How about meeting in the middle somehow -- maybe do natural (unmedicated) IUIs for a couple of cycles. That way you are doing more than just TTC at home with DIY but you aren't jumping directly into IVF and all that entails -- especially at the beginning of a school year.
That's my assvice. I know you will make the best possible choice for you and Sean.
Take care.

Shelli said...

Knowing you, you want every possible chance.

Go for an IVF cycle, THEN go "au natural."

Add in that groovey accupuncture, and don't forget, the evil eye has been removed, so who knows? this could work this time.

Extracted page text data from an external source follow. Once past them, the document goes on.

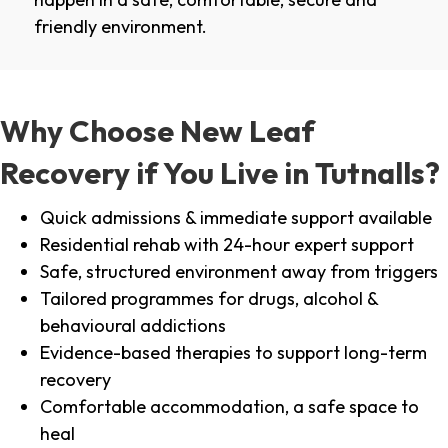
friendly environment.
Why Choose New Leaf
Recovery if You Live in Tutnalls?
Quick admissions & immediate support available
Residential rehab with 24-hour expert support
Safe, structured environment away from triggers
Tailored programmes for drugs, alcohol &
behavioural addictions
Evidence-based therapies to support long-term
recovery
Comfortable accommodation, a safe space to
heal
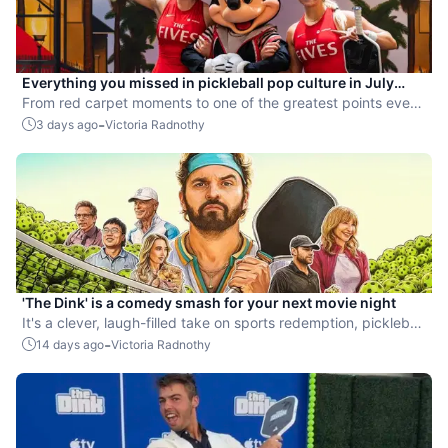
Everything you missed in pickleball pop culture in July
2026
From red carpet moments to one of the greatest points ever
played, July delivered nonstop action in pro pickleball.
-
3 days ago
Victoria Radnothy
'The Dink' is a comedy smash for your next movie night
It's a clever, laugh-filled take on sports redemption, pickleball
style.
-
14 days ago
Victoria Radnothy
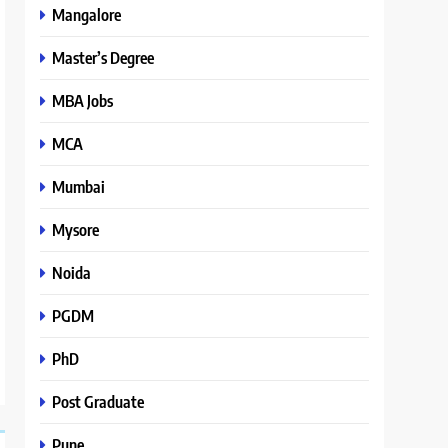
Mangalore
Master’s Degree
MBA Jobs
MCA
Mumbai
Mysore
Noida
PGDM
PhD
Post Graduate
Pune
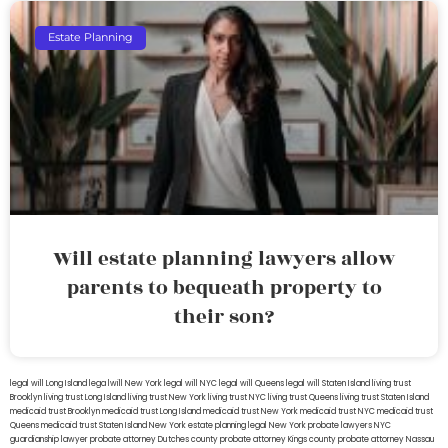
Estate Planning
Will estate planning lawyers allow
parents to bequeath property to
their son?
legal will Long Island
lega lwill New York
legal will NYC
legal will Queens
legal will Staten Island
living trust
Brooklyn
living trust Long Island
living trust New York
living trust NYC
living trust Queens
living trust Staten Island
medicaid trust Brooklyn
medicaid trust Long Island
medicaid trust New York
medicaid trust NYC
medicaid trust
Queens
medicaid trust Staten Island
New York estate planning legal
New York probate lawyers
NYC
guardianship lawyer
probate attorney Dutches county
probate attorney Kings county
probate attorney Nassau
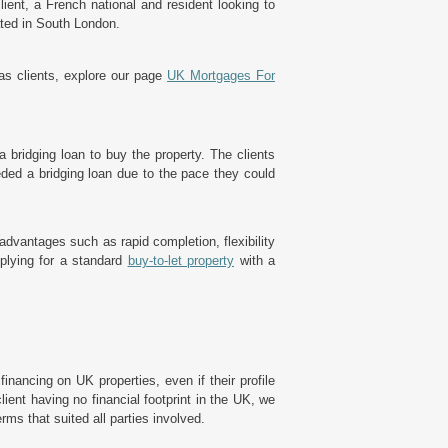
ient, a French national and resident looking to
ated in South London.
eas clients, explore our page
UK Mortgages For
a bridging loan to buy the property. The clients
eded a bridging loan due to the pace they could
dvantages such as rapid completion, flexibility
plying for a standard
buy-to-let property
with a
inancing on UK properties, even if their profile
client having no financial footprint in the UK, we
erms that suited all parties involved.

And the HSG has residual "roto-reuter" efffects for a few months...

xox,
S

Caba said...

I kinda had the same results, although I didn't have great egg quality, and my DH had some slight issues. But I had one blocked tube that had a hydrosalpinx so we did close it. But the doc said I absolutely had a chance of conceiving naturally. But I was told that since once tube is closed, you are cutting your chances in half, because when you ovulate on the side where the tube is blocked, there isn't any chance of getting pregnant. So if i'm getting that right, you really only have 6 chances a year, not 12.

We decided to go straight for IVF as I wanted to have the best chances as quickly as possible. We had to pay out of pocket (and I'm in NJ), and I guess I just wanted to get the ball rolling, and I was afraid it would take a while.

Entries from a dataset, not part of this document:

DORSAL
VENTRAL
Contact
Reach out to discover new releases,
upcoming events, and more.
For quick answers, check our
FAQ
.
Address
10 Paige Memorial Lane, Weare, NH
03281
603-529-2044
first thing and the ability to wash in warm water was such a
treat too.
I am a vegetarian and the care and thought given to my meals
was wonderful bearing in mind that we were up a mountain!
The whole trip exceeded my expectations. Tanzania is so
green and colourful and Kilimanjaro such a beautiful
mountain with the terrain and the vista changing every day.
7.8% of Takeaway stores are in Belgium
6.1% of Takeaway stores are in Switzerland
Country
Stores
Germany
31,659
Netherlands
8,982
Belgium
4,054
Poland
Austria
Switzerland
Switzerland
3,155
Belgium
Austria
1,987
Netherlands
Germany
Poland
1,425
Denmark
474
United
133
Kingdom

Regardless of my story, you need to talk it out with DH and figure out what is best for you guys. Unfortunatly, there are no right or wrong answers. Good luck!

K said...

Tough call! I agree about the HSG, you may have a slightly better chance au natural for a few months. (I got pg after one, but mc'd.)

On the other hand, having experienced a double ectopic where one tube ruptured (the pg in the other tube was found when I was in surgery for the rupture), a 25% chance scares the hell out of me.

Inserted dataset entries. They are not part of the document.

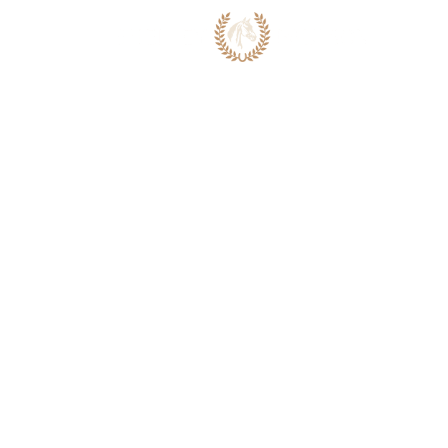
ABOUT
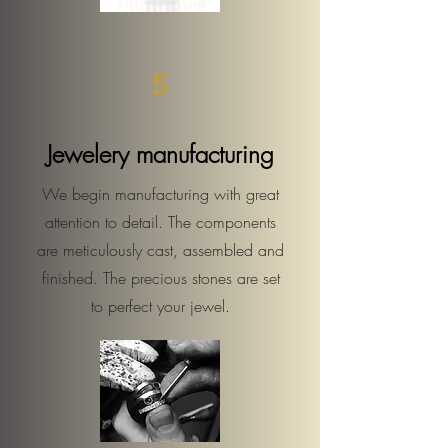
5
Jewelery manufacturing
We begin manufacturing with great
attention to detail. The components
are meticulously cast, assembled and
finished. The precious stones are set
to perfect your jewel.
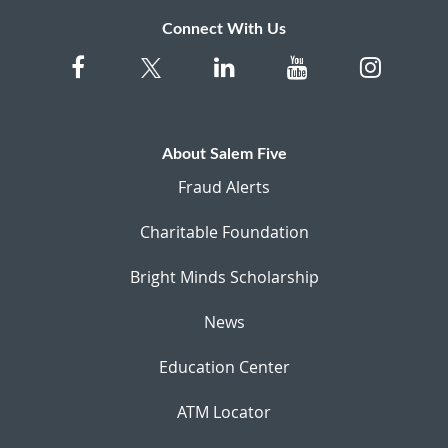
Connect With Us
About Salem Five
Fraud Alerts
Charitable Foundation
Bright Minds Scholarship
News
Education Center
ATM Locator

If I had a third hand, IVF doesn't mean you can't have an ectopic but the odss are much less.

I think I'd do the IVF. We did last year ans have Max now. Best of luck whichever you decide to do.

Thalia said...

It's always worth trying on months you aren't cycling, so time to get that fertility monitor working. But IVF does improve your chances massively - from say 10% to 30% on one cycle, so that's worth a go, in my book.

nancy said...

I wish I could tell you what to do. Due to trying for 5 years and nothing yet, I probably WOULD go for a monitored cycle. Even that IUI~ one where they go directly INTO the open tube to lay the boy juice).

So, you were told both were blocked and then they found one open now? Was the initial one wrong or was there some type of surgery or something? And why the 25% ectopic stat? I know having a damaged tube comes to that, but did they say the open was damaged? (sorry to barrage you with questions - I had a blocked tube also)

Michael Evans said...

I wrote ten different comments and deleted them all. It is a tough decision and we wish you the best of luck no matter what you choose. Those age charts are scary, but talk to your doctor because it is not like your odds will drop off when the clock strikes 12 (at least I don't think it works that way).

cat said...

So frustrating to be presented with more than one option. Going with as many of them as you can. Stacking the deck if you will is what I would do.

In the end though... you do what you would do and nothing else. Well ok and what hubby will do too. I suppose he's got a say in all this. He he.

That age thing... darling... don't let it get you down. Yeah it's a factor but as frank n. beans says it's not a time bomb. Just an average.

You are way above the average. You always have been and you always will be. *hugs*

Eva said...

It sounds like you really want to try it au naturel one more time, so I vote for that, even though there are clearly risks involved. There are always risks involved.